NOVEMBER
“From our own selves our joys must flow,
And that dear hut our home.”
ONCE upon a time, a somebody who was famous for his or her wit or wisdom, or for both qualities, remarked that oftentimes the easiest and best way to get over a difficulty was to go round it. To my great regret, I can’t give you the name of the author of the very pithy saying, neither can I tell you just what conditions called it forth, but it’s safe to say that its context was a suggestion or opinion offered for the settling of some great big question of state. But, what is more to the point, I can be of help in showing you, I hope, how to make a practical application of the epigram to every-day affairs. Because, just as sure as we are living, there is always a way to go round if one can’t get over the very toughest hands that one gets in life’s shuffle.

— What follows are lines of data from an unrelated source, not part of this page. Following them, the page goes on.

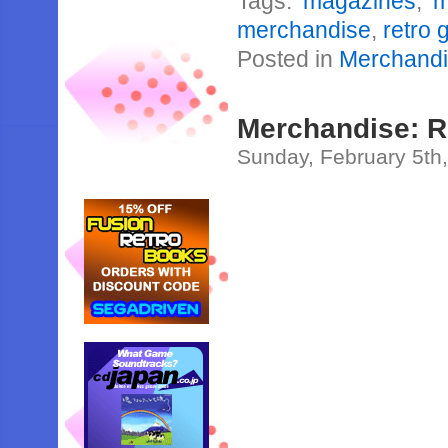
Tags:
magazines
,
m
merchandise
,
retro
Posted in
Merchand
Merchandise: 
Sunday, February 5th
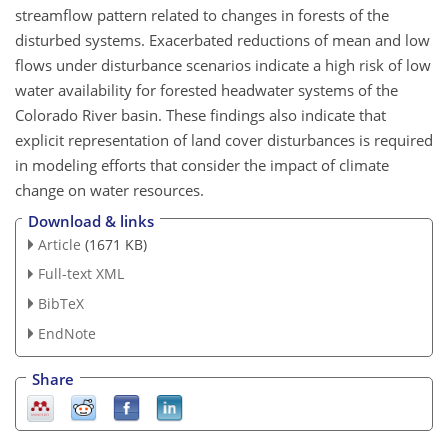
streamflow pattern related to changes in forests of the
disturbed systems. Exacerbated reductions of mean and low
flows under disturbance scenarios indicate a high risk of low
water availability for forested headwater systems of the
Colorado River basin. These findings also indicate that
explicit representation of land cover disturbances is required
in modeling efforts that consider the impact of climate
change on water resources.
Download & links
Article
(1671 KB)
Full-text XML
BibTeX
EndNote
Share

Now, there’s the servant-girl question in its Sunday-night aspect. It exists; it can’t be wiped out; and it is impossible to ignore it. She, or they, as the case may be, will have “the evening out,” come what may, and guests are pretty sure to come o’ Sunday nights. Of course you can’t send them home supperless, and neither can you send your family to bed in a semi-famished condition. No; you must go round the situation. And it’s not so hard. Indeed, my last trip to market, which included a call at the grocer’s, was for the express purpose of picking up points that would make the circuit easy for you.
I’m not going to say a word, here, about the chafing-dish. And I will tell you why. It is the custom in a large number of families for the man of the house to preside at the chafing-dish Sunday nights, and while my stock of book-learning is very diminutive, I have learned that under no circumstances is it wise to offer suggestions to a man who thinks he can cook.
Frequently it is easy to have some little dish left ready by the cook which needs only to be heated before it is served, but in nine households out of ten cold viands are the staple commodity. And the singular sameness is surprising and saddening. If one is in the habit of dropping in to “pot luck” at the houses of one’s intimes, one soon learns to reckon with a fair degree of certainty upon what will be likely to be set before one.
Now, there are sandwiches. Once let a housekeeper acquire a reputation for a particular brand of that edible, and it’s like getting her to change her religion to induce her to try making any other sort. But it requires only a very little time, with a fair amount of common sense, to have a sandwich repertoire that will enable one to get through a fairly long season without repetitions.